WHAT IS BEING ASKED
Report every line of the data where the string "degrees" appears.

GIVEN DATA
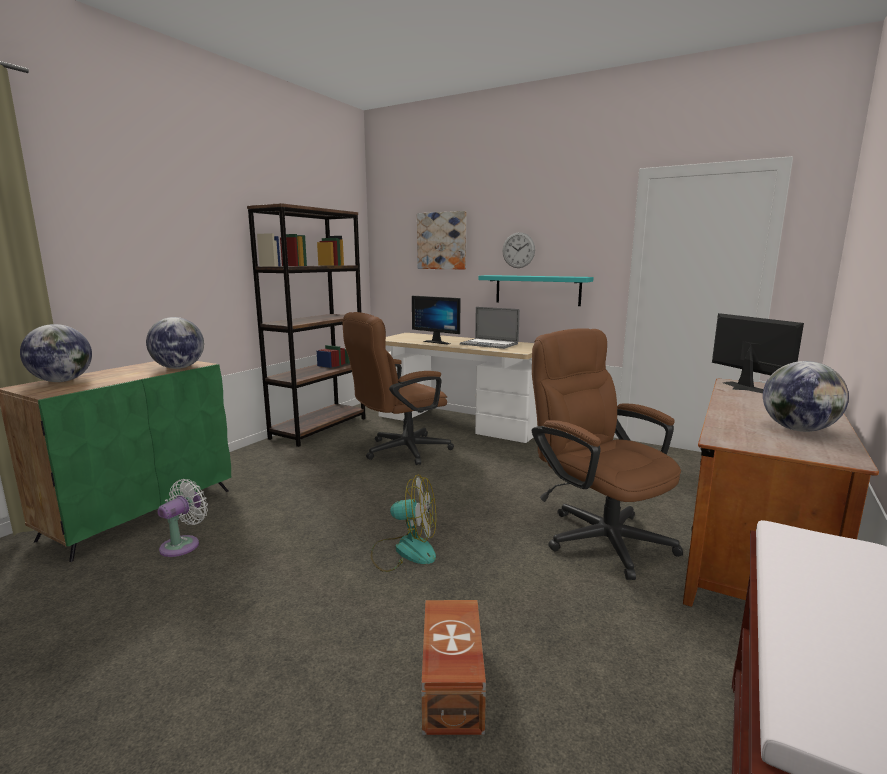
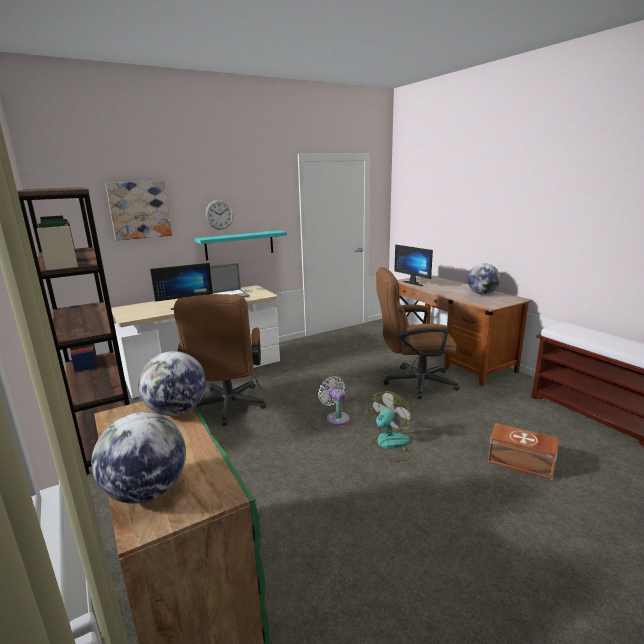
camera: 60 degrees left, 5 degrees up
white fan [158,479,208,557] -> white fan moved to [318,376,349,425]
monitor [712,313,804,393] -> monitor turned 135 degrees counterclockwise [394,244,433,286]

SOLUTION
camera: 60 degrees left, 5 degrees up
monitor [712,313,804,393] -> monitor turned 135 degrees counterclockwise [394,244,433,286]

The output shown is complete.